Florian Ldt
Florian Ldt

Reputation: 1235

Reduce read usage on Firestore

We are currently using the free tier on Firebase, with a quota of 50k read and 20k write operations.

With around 100 daily users, we are already over quota on the read operations. The structure of the Firestore is the following:

Firestore-root
    |
    --- steps (collection)
    |   |
    |   --- 20191206 (document)
    |       |
    |       --- users (collection)
    |           |
    |           --- 08yzYycNqYMZw7kdeGBNV9jcg1G2 (document)
    |               |
    |               --- country: "FR"
    |               |
    |               --- name: "florian"
    |               |
    |               --- steps: 24
    |               |
    |               --- updated_at: "2019-12-05T20:25:05Z"

The application displays a list of users ordered by their number of steps.

So as a simple calculation, at every app launch, if x equals the number of user entries stored in the users collection, x+1 documents should be read representing x+1 read operations. For 100 users opening the app and 100 users entries, It should be already 10100 read operations (~20% of the daily quota).

Am I right on my read operation calculations? (if 1 read operation = 1 read document).

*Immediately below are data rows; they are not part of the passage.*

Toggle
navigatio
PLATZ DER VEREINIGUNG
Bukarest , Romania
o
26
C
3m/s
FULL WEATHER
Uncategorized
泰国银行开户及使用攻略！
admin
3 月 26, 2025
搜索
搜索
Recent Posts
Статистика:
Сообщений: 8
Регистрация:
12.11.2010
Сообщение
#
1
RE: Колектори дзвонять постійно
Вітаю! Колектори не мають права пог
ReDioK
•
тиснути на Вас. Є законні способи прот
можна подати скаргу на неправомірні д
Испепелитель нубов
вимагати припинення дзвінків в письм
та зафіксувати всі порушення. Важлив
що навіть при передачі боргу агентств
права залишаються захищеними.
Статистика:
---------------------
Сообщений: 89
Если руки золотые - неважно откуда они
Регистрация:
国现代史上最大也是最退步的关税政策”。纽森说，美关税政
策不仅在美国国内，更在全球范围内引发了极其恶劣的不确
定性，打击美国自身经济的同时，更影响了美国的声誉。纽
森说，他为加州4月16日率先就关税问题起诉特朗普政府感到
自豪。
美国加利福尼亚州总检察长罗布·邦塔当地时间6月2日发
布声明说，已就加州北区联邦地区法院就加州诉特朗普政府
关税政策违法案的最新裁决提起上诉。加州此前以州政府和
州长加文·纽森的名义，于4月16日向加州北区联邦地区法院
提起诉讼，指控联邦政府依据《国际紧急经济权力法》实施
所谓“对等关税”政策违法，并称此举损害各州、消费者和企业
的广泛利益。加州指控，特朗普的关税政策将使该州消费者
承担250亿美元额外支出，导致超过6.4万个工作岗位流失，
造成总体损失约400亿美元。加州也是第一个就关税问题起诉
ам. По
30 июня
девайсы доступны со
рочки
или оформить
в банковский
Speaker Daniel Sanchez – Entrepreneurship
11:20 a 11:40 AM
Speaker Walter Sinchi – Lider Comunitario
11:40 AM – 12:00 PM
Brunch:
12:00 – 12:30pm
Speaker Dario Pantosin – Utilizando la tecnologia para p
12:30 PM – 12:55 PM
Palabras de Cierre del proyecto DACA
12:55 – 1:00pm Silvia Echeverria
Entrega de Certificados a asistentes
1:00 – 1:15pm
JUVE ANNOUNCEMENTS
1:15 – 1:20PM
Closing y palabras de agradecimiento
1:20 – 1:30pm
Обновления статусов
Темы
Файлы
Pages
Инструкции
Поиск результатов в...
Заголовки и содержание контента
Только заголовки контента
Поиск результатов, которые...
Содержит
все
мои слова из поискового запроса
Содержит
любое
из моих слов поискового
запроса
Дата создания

On the other hand, is there a way to optimize the Firestore structure to reduce the number of document read?

We currently have a patch that use the .limit() operation to avoid selecting all the entries to free some read operation but it's not a permanent solution here.

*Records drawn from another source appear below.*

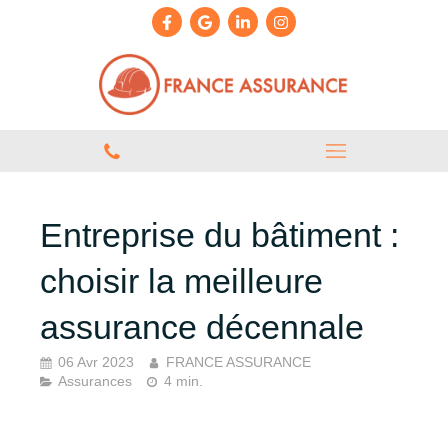
Entreprise du bâtiment :
choisir la meilleure
assurance décennale
06 Avr 2023
FRANCE ASSURANCE
Assurances
4 min.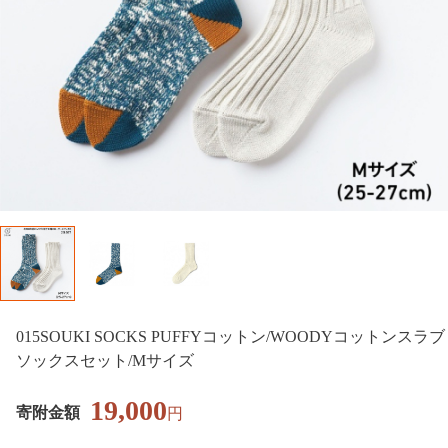
015SOUKI SOCKS PUFFYコットン/WOODYコットンスラブ
ソックスセット/Mサイズ
19,000
寄附金額
円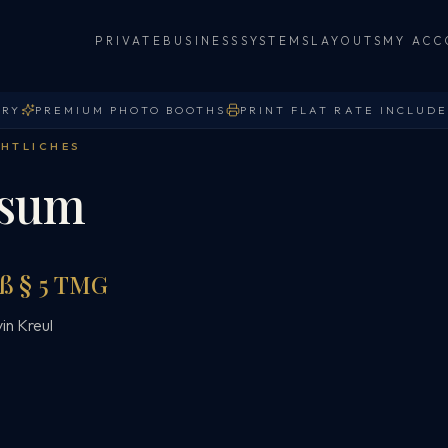
PRIVATE
BUSINESS
SYSTEMS
LAYOUTS
MY ACC
ERY
PREMIUM PHOTO BOOTHS
PRINT FLAT RATE INCLUD
CHTLICHES
ssum
ß § 5 TMG
in Kreul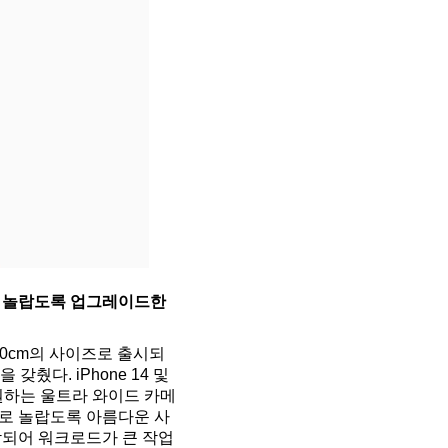
lus는 놀랍도록 업그레이드한
는 17.0cm의 사이즈로 출시되
췄다. iPhone 14 및
 지원하는 울트라 와이드 카메
템으로 놀랍도록 아름다운 사
 장착되어 워크로드가 큰 작업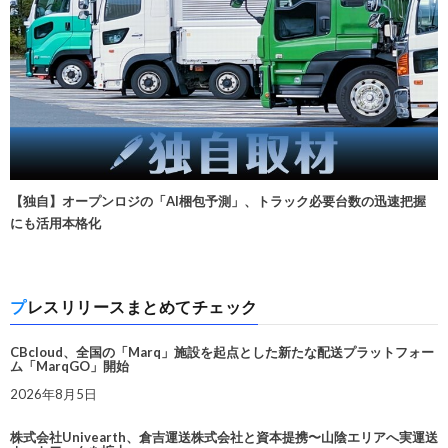
【独自】オープンロジの「AI梱包予測」、トラック必要台数の迅速把握
にも活用本格化
プレスリリースまとめてチェック
CBcloud、全国の「Marq」施設を起点とした新たな配送プラットフォー
ム「MarqGO」開始
2026年8月5日
株式会社Univearth、倉吉運送株式会社と資本提携〜山陰エリアへ実運送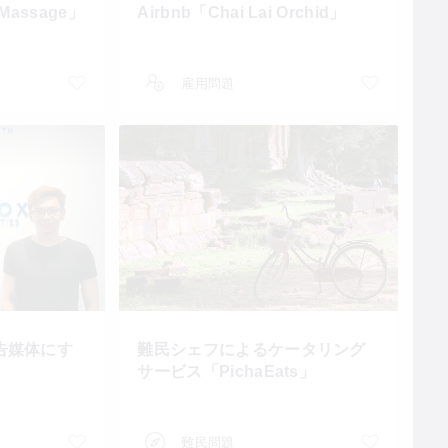
 Massage」
Airbnb「Chai Lai Orchid」
雇用問題
告媒体にす
難民シェフによるケータリング
サービス「PichaEats」
難民問題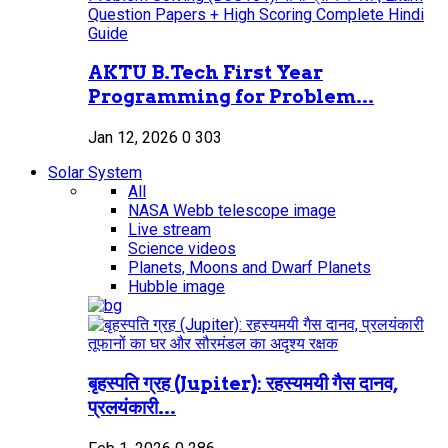
AKTU B.Tech First Year
Programming for Problem...
Jan 12, 2026
0
303
Solar System
All
NASA Webb telescope image
Live stream
Science videos
Planets, Moons and Dwarf Planets
Hubble image
बृहस्पति ग्रह (Jupiter): रहस्यमयी गैस दानव,
प्रलयंकारी...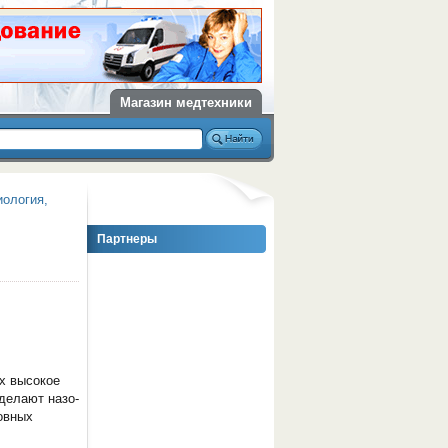
Магазин медтехники
иология,
Партнеры
х высокое
делают назо-
овных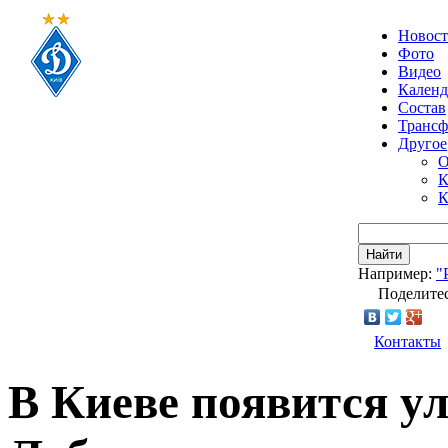
Новос
Фото
Видео
Календ
Состав
Транс
Другое
О
К
К
Найти
Например:
"
Поделитес
Контакты
В Киеве появится у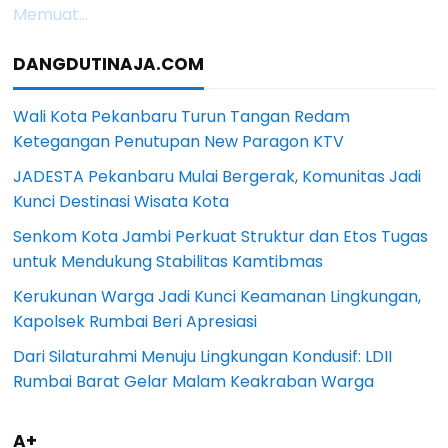
Memuat...
DANGDUTINAJA.COM
Wali Kota Pekanbaru Turun Tangan Redam
Ketegangan Penutupan New Paragon KTV
JADESTA Pekanbaru Mulai Bergerak, Komunitas Jadi
Kunci Destinasi Wisata Kota
Senkom Kota Jambi Perkuat Struktur dan Etos Tugas
untuk Mendukung Stabilitas Kamtibmas
Kerukunan Warga Jadi Kunci Keamanan Lingkungan,
Kapolsek Rumbai Beri Apresiasi
Dari Silaturahmi Menuju Lingkungan Kondusif: LDII
Rumbai Barat Gelar Malam Keakraban Warga
A+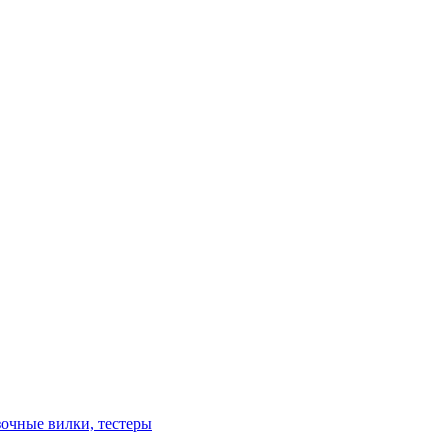
зочные вилки, тестеры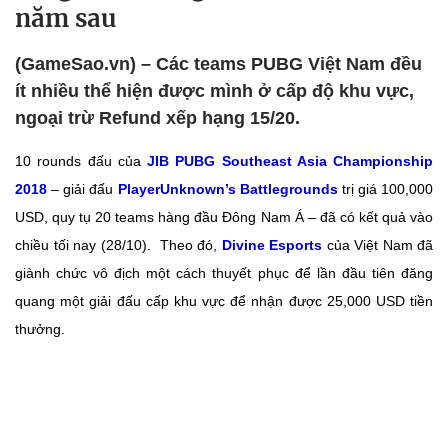
năm sau
(GameSao.vn) – Các teams PUBG Việt Nam đều
ít nhiều thể hiện được mình ở cấp độ khu vực,
ngoại trừ Refund xếp hạng 15/20.
10 rounds đấu của
JIB PUBG Southeast Asia Championship
2018
– giải đấu
PlayerUnknown’s Battlegrounds
trị giá 100,000
USD, quy tụ 20 teams hàng đầu Đông Nam Á – đã có kết quả vào
chiều tối nay (28/10). Theo đó,
Divine Esports
của Việt Nam đã
giành chức vô địch một cách thuyết phục để lần đầu tiên đăng
quang một giải đấu cấp khu vực để nhận được 25,000 USD tiền
thưởng.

Having all the step data in one document also seems a bad solution since each document must have a size < 1MB. It can be a solution for some time but will also be a limitation if the user base is growing.

Thank you for your suggestions on this.


EDIT 2019/12/06 #1

Here are the queries (for iOS here) used on the steps collection.

db
    .collection("steps")
    .document(date.string)
    .collection("users")
    .whereField("steps", isGreaterThan: 0)
    .order(by: "steps", descending: true)
    .getDocuments { }

db
    .collection("steps")
    .document(date.string)
    .collection("users")
    .document(uid)
    .setData([
        "steps": steps,
        "name": name,
        "country": country,
        "updated_at": Date.NowISO8601,
    ])

Upvotes: 1

Views: 2030

Answers (1)

Waelmas
Waelmas

Reputation: 1962

According to Firebase official documentation, you are charged per document read, write and delete. So your calculations seem okay.

Based on the number of users, you might need to consider moving to a paid plan. Possibly the Flame Plan.

However, here is a suggestion to minimize the charges:

Since you are talking about something like a leader-board based on number of steps, I assume that you don't really need updates every few seconds.

What I would do, is make the queries once every specific time-frame and store the values in Cloud Storage where you are charged for storage size instead of read/writes (you get 5GB/month free). Then let your app get the data from Cloud Storage.

This way you will have a constant amount of reads no matter of the number of users you have.

For example:

100 users & updating the leader-board once every 10 mins

100 x (24x60 / 10) = 14.4K reads/day

Depending on your use-case, you might be able to follow a similar logic for writes as well.